La crise ivoirienne en est une illustration significative. En effet, la Constitution nationale (présidentielle) est contredite par les accords de Linas-Marcoussis du 24 janvier 2003 (qui organisent un partage du pouvoir avec les factions rebelles, au détriment de la présidence et au profit du gouvernement). Ces accords, aussi légitimes et nécessaires soient-ils, marquent le point culminant du processus historique d’affaiblissement de l’institution présidentielle depuis 1990, et la fin du régime de Félix Houphouët-Boigny.
Or, en Côte d’Ivoire, l’institution présidentielle ne peut être remplacée par une primature aux pleins pouvoirs, le pays n’ayant pas encore un régime parlementaire comme en a, par exemple, le Cap-Vert. Pour les Ivoiriens, un droit public externe excellent vaut moins qu’un droit public interne défectueux. Evidemment, ces contradictions expliquent sans les justifier les changements de position du président Laurent Gbagbo (lire Poker menteur en Côte d’Ivoire).
L’incurie des élites africaines achève par ailleurs de réduire à néant les souverainetés. Un délégué au Dialogue national centrafricain, organisé après le putsch du printemps 2003, a pu faire le raisonnement suivant : « Tous les Centrafricains sont corruptibles et corrompus. Or l’Etat centrafricain doit faire rentrer ses recettes fiscales. Donc l’organisation et la gestion des régies financières de l’Etat doivent être transférées à des expatriés français ! » Ainsi, l’un des instruments essentiels de la souveraineté de l’Etat – les impôts, et par conséquent le budget – passerait sous l’autorité directe du ministère français de la coopération. Ce syllogisme ne fait qu’illustrer, avec une grande naïveté, l’aliénation, qui atteint ici son comble, de nombreux responsables politiques africains.

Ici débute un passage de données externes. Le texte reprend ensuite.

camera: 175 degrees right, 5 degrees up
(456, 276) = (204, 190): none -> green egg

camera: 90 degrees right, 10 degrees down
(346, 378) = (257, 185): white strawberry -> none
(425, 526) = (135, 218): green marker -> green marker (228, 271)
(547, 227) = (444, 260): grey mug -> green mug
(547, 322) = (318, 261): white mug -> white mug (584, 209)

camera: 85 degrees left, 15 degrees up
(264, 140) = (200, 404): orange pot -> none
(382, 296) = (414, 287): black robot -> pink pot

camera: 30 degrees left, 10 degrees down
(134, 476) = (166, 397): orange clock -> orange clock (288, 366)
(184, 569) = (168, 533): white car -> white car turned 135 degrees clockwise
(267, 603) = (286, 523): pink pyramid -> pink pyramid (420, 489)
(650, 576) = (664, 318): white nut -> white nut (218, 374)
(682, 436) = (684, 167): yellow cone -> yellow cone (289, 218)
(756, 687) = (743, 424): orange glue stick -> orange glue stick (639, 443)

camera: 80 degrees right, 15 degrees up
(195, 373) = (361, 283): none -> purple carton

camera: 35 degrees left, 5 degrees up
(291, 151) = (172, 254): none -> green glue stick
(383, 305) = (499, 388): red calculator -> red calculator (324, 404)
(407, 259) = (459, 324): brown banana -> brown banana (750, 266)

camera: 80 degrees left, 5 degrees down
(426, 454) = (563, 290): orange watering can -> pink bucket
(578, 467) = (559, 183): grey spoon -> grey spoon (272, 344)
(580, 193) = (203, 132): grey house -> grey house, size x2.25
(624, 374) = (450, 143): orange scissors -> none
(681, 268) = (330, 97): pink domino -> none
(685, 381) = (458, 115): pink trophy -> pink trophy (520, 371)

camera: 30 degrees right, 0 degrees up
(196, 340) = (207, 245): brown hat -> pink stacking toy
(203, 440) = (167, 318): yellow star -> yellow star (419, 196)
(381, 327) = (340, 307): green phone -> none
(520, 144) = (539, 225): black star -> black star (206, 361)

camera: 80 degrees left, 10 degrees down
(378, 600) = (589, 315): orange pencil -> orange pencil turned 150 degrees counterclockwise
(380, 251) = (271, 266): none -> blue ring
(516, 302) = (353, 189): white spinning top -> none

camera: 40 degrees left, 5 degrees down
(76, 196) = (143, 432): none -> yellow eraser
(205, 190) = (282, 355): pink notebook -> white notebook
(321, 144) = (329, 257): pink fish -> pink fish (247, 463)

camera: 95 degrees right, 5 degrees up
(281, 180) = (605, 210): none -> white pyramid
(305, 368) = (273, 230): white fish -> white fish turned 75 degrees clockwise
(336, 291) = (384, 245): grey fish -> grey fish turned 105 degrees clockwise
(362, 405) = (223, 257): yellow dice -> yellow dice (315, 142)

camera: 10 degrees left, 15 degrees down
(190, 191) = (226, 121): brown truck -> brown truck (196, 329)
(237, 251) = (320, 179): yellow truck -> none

En une quinzaine d’années, les frontières dessinées par la conférence de Berlin (1885) et consacrées par les textes fondateurs de l’Organisation de l’unité africaine (OUA) sont toutes devenues poreuses et fictives. Elles sont de véritables passoires pour tous les mouvements rebelles : en Côte d’Ivoire, des milices et des mercenaires recrutés par les différents camps sont devenus quasi incontrôlables et menacent de dérives mafieuses certaines parties du pays. Le même phénomène peut être observé au Liberia, où des anciens combattants de la guerre de Sierra Leone se sont reconvertis dans la lutte contre le président Charles Taylor, déchu au mois d’août 2003.
La forte interdépendance des Etats africains dépend elle-même, et pour beaucoup, des intérêts des multinationales. Ces dernières, qu’elles soient européennes ou orientales, ont soumis et dompté les appareils d’Etat. Elles ont de facto aboli les frontières héritées de la colonisation et ont profondément modifié la nature des Etats du continent, en en faisant des annexes ou des bureaux de contrôle.
Les conflits « ethniques » ne sont souvent que le paravent des calculs d’intérêt effectués par les pouvoirs en place ou des multinationales. Ces derniers instrumentent des conflits régionaux ou locaux pour obtenir ou conserver des marchés et des concessions. Le rôle des industriels du bois dans la décomposition du Liberia et du Congo-Kinshasa a ainsi été dénoncé par des organisations non gouvernementales et un rapport des Nations unies (9). La presse ivoirienne ne manque jamais une occasion de rappeler que la crise du pays est née lorsque le président Gbagbo a annoncé la renégociation de certains marchés publics (10).